Data records

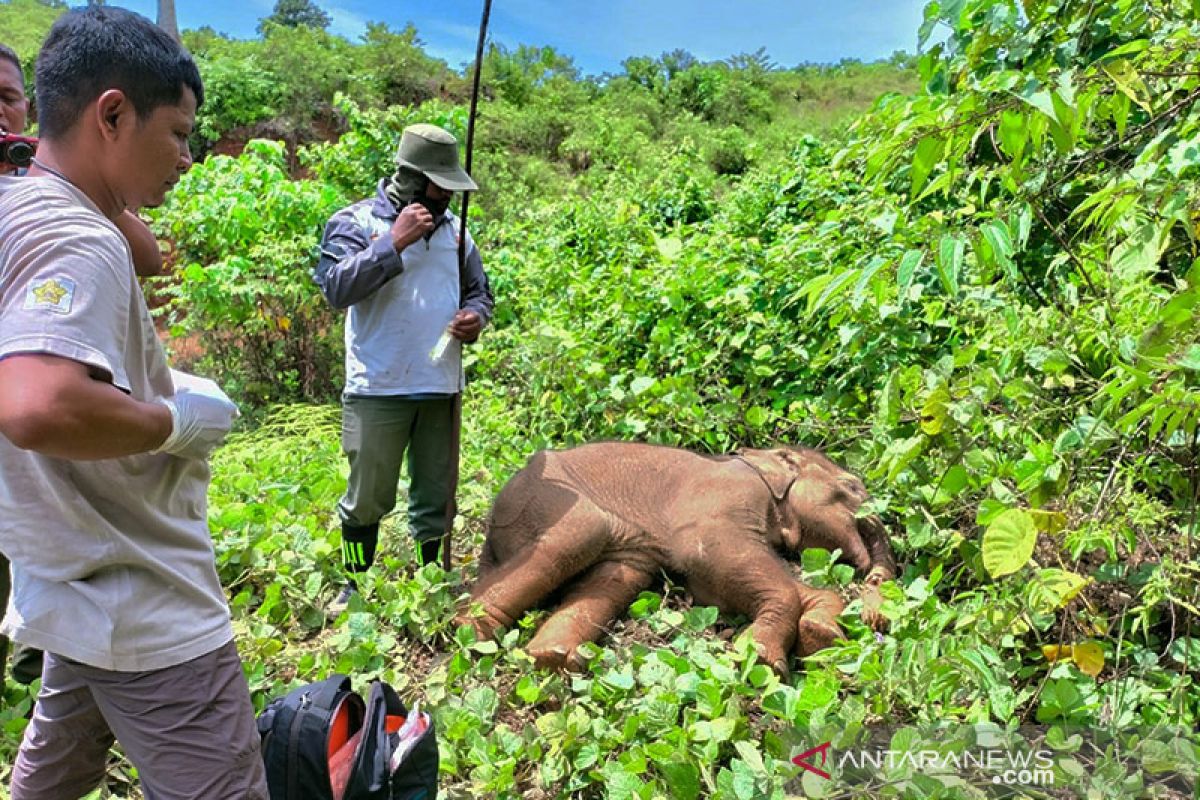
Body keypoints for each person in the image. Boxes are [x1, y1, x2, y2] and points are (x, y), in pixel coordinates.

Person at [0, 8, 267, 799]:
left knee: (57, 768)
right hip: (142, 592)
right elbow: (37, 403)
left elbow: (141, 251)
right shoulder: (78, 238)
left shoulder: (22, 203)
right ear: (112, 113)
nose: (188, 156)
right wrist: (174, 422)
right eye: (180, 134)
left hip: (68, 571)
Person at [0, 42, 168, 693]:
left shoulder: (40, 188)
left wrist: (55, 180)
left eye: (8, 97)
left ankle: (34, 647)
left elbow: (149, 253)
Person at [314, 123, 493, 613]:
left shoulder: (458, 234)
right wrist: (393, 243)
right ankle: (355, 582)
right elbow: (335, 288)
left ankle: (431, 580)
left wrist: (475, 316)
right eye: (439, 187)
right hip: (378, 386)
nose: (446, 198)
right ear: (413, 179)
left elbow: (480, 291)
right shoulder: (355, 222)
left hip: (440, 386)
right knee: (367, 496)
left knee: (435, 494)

## Your task
Print all of the records shown above exactly, leaving out each picture.

## Task answer
Body keypoints for each person in the image. Boxes are [x1, y1, x2, y2] and points are (x, y), in pixel coordinates.

Person at [0, 8, 267, 799]:
left knee: (57, 768)
right hip: (142, 592)
right elbow: (37, 403)
left elbow: (141, 251)
right shoulder: (78, 238)
left shoulder: (22, 203)
right ear: (112, 113)
nose: (188, 156)
right wrist: (174, 422)
right eye: (180, 134)
left hip: (68, 571)
Person at [0, 42, 168, 693]:
left shoulder: (40, 188)
left wrist: (55, 180)
left eye: (8, 97)
left ankle: (34, 647)
left elbow: (149, 253)
Person at [314, 123, 493, 613]:
left shoulder: (458, 234)
right wrist: (393, 243)
right ankle: (355, 582)
right elbow: (335, 288)
left ankle: (431, 580)
left wrist: (475, 316)
right eye: (439, 187)
right hip: (378, 386)
nose: (446, 198)
right ear: (413, 179)
left elbow: (480, 291)
right shoulder: (355, 222)
left hip: (440, 386)
right knee: (367, 496)
left knee: (435, 494)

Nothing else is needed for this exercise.